Ce qui semblait être une belle campagne bucolique et romantique sur les photos d’époque est maintenant devenu un terrain de golf!
Mais si le ruisseau qu’enjambait le Lover’s Bridge était bien ici, il faut qu’il y soit encore. À moins qu’on l’ait détourné pour construire le terrain.
Une petite route le longe du côté nord, puis une autre vers le sud.
Et parallèlement à cette dernière, notre ruisseau.

Nous parvenons bientôt à un virage à angle droit vers la gauche, où le chemin quitte le ruisseau pour longer le fleuve.
Sur la pointe de terre devant le virage, une fort jolie maison de pierre, visiblement ancienne mais bien entretenue, profite d’une vue magnifique sur le St-Laurent.

Si ce ruisseau est celui qu’enjambait jadis le Lover’s Bridge, peut-être que les occupants de la maison s’en souviennent ou en ont entendu parler.

Nous frappons à la porte.
Le jeune homme qui ouvre n’a certainement pas connu l’époque d’avant la Grande Inondation. Nous lui racontons quand même notre histoire, qu’il trouve bien intéressante, et propose de téléphoner à son père qui saura probablement nous aider.

Celui-ci ne se rappelle pas d’un tel pont. Et le ruisseau du golf a changé de nom plusieurs fois, mais il ne lui semble pas qu’il se soit jamais appelé Ault.
Par contre, à peu de distance d’ici se trouvent deux baies profondes du fleuve, chacune recevant les eaux de deux petites rivières. Et du temps de sa jeunesse, il se souvient vaguement de deux ponts au-dessus de ces ruisseaux.

Nous remercions le jeune homme et retournons à la voiture.
C’est à dix minutes à peine.

                                                    

Il faut que ce soit ici!
De chaque côté de l’embouchure, on peut voir les pavés de l’ancienne route envahie de broussailles entrer dans l’eau. Nick et moi, vêtus de nos combinaisons étanches, avançons lentement en suivant la route engloutie, de l’eau jusqu’à la taille.

Et soudain, je m’enfonce!

* [RELEVÉ DES DONNÉES]
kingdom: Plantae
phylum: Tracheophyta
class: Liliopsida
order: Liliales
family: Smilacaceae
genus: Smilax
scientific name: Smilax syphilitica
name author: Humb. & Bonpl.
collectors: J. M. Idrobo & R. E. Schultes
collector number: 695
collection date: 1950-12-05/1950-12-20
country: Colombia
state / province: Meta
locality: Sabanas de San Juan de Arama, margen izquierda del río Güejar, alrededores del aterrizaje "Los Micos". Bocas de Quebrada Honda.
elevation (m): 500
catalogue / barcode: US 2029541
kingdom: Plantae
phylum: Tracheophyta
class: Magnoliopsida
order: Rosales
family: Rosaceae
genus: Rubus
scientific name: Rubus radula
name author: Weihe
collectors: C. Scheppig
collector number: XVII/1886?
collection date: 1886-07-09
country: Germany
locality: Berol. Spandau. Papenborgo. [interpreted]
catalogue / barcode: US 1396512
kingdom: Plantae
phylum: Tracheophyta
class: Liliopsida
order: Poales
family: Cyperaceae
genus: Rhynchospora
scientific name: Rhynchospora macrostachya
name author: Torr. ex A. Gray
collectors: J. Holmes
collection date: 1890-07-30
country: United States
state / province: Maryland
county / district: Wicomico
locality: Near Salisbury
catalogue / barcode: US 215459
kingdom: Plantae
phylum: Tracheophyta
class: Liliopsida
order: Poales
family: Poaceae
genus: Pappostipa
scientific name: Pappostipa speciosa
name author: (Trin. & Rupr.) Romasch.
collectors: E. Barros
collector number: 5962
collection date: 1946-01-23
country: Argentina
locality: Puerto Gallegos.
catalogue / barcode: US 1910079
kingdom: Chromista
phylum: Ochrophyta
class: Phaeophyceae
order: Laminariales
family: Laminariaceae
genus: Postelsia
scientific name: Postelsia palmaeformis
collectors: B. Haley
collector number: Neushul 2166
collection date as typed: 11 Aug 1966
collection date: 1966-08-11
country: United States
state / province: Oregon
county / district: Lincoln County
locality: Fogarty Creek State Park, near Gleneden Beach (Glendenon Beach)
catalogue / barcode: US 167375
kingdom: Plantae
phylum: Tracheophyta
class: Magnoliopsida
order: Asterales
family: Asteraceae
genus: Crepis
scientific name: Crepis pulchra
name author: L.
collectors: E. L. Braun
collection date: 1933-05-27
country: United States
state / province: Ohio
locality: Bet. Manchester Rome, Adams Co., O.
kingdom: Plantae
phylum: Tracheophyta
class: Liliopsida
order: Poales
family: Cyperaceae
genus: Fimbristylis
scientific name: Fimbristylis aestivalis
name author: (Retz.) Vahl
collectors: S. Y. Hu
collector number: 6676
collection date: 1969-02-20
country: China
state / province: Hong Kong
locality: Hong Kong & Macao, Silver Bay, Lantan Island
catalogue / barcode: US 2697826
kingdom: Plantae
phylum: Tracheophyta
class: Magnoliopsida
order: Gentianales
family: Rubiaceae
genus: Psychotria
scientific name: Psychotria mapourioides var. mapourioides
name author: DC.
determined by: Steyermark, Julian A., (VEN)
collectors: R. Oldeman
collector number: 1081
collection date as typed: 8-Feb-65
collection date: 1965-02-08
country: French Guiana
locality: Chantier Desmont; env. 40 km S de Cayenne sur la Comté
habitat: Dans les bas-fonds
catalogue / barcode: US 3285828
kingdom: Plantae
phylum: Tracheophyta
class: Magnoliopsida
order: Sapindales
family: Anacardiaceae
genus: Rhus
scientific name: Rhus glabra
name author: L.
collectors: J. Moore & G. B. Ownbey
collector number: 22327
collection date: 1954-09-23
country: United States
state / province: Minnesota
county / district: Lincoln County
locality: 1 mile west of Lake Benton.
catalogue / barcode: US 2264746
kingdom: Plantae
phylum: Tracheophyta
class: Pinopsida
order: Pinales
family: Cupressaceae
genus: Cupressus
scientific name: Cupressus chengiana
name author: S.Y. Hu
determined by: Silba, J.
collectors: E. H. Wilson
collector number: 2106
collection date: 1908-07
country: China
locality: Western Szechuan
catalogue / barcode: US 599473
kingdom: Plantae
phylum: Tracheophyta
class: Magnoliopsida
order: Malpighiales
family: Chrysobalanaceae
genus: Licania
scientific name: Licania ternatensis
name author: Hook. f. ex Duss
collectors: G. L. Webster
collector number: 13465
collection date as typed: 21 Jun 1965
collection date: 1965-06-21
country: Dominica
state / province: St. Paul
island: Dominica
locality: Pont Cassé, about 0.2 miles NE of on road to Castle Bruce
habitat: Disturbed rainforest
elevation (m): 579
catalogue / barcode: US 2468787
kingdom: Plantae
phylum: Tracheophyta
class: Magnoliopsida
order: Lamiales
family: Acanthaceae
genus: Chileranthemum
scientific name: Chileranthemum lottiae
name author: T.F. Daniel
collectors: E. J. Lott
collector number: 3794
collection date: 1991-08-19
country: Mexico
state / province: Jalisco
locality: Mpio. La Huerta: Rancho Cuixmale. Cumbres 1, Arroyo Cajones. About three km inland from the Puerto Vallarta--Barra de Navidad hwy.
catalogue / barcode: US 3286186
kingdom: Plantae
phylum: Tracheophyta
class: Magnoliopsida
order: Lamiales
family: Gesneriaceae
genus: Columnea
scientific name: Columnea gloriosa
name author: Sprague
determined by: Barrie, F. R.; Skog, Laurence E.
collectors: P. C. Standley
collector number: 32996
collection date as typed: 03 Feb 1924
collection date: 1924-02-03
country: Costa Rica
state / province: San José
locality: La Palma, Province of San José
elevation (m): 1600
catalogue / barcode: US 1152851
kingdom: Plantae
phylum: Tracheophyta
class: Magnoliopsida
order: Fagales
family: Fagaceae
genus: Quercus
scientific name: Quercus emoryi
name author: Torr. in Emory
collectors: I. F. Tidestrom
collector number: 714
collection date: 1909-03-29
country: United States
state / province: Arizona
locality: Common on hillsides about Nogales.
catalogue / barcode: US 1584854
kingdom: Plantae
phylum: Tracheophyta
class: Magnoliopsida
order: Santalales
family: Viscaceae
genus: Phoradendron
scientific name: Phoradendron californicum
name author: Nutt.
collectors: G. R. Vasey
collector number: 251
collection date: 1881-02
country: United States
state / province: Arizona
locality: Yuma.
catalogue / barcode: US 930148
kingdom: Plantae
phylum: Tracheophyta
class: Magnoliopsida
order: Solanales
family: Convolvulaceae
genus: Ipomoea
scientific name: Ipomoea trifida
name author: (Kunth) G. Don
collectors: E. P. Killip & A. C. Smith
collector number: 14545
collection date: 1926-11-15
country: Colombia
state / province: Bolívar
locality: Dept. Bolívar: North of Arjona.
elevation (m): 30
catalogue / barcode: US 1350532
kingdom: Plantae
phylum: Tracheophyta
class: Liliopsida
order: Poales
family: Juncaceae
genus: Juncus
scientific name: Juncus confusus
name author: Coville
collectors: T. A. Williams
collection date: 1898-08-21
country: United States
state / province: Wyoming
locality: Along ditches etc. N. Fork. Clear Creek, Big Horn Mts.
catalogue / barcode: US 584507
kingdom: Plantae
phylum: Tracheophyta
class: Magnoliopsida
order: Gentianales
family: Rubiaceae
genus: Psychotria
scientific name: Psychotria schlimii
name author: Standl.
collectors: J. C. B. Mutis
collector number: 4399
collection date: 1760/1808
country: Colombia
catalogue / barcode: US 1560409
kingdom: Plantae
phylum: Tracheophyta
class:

* [LES CONSIGNES]
a. Présentez sous forme de liste numérotée, sans les lignes vides, tout ce qui va de la ligne des enregistrements contenant « order: Solanales » jusqu'à la fin des enregistrements.
b. Poursuivez le récit de la recherche du ruisseau qu'enjambait le Lover's Bridge, à la suite de sa dernière phrase.

* [CORRIGÉ DES EXERCICES]
a.
1. order: Solanales
2. family: Convolvulaceae
3. genus: Ipomoea
4. scientific name: Ipomoea trifida
5. name author: (Kunth) G. Don
6. collectors: E. P. Killip & A. C. Smith
7. collector number: 14545
8. collection date: 1926-11-15
9. country: Colombia
10. state / province: Bolívar
11. locality: Dept. Bolívar: North of Arjona.
12. elevation (m): 30
13. catalogue / barcode: US 1350532
14. kingdom: Plantae
15. phylum: Tracheophyta
16. class: Liliopsida
17. order: Poales
18. family: Juncaceae
19. genus: Juncus
20. scientific name: Juncus confusus
21. name author: Coville
22. collectors: T. A. Williams
23. collection date: 1898-08-21
24. country: United States
25. state / province: Wyoming
26. locality: Along ditches etc. N. Fork. Clear Creek, Big Horn Mts.
27. catalogue / barcode: US 584507
28. kingdom: Plantae
29. phylum: Tracheophyta
30. class: Magnoliopsida
31. order: Gentianales
32. family: Rubiaceae
33. genus: Psychotria
34. scientific name: Psychotria schlimii
35. name author: Standl.
36. collectors: J. C. B. Mutis
37. collector number: 4399
38. collection date: 1760/1808
39. country: Colombia
40. catalogue / barcode: US 1560409
41. kingdom: Plantae
42. phylum: Tracheophyta
43. class:

b.
Mon dernier pas n’a plus trouvé de sol. Au milieu de la baie, la route coupe. Nick m’aide à remonter, et nous retournons au bord revêtir le reste de l’équipement. L’endroit vaut une plongée.

Les eaux de la petite rivière provenant des champs de culture à l’intérieur des terres est pratiquement opaque. Je sers les lèvres sur l’embout de mon détendeur, de crainte d’avaler de cette soupe aux fertilisants et engrais chimiques.
Il est difficile de vérifier si les restes d’une structure d’assise d’un pont sont présents. Mais en suivant le lit, nous descendons vite dans les eaux du fleuve beaucoup plus claires.

Le courant devient furieux, et nous devons piquer du couteau au sol à travers le lit de moules zébrées pour rester sur place. La pente est raide puis s’arrête à dix mètres. Çà et là, de jolis bancs de sables sculptés des frissons de l’eau rapide fournissent des abris dont profitent les bancs de gros dorés et l’occasionnel malachigan.

Mais si l’endroit dégage une ambiance magique et me plaît immédiatement, me faisant me jurer d’y revenir, nous ne trouvons aucun artefact qui puisse confirmer l’histoire du Lover’s Bridge.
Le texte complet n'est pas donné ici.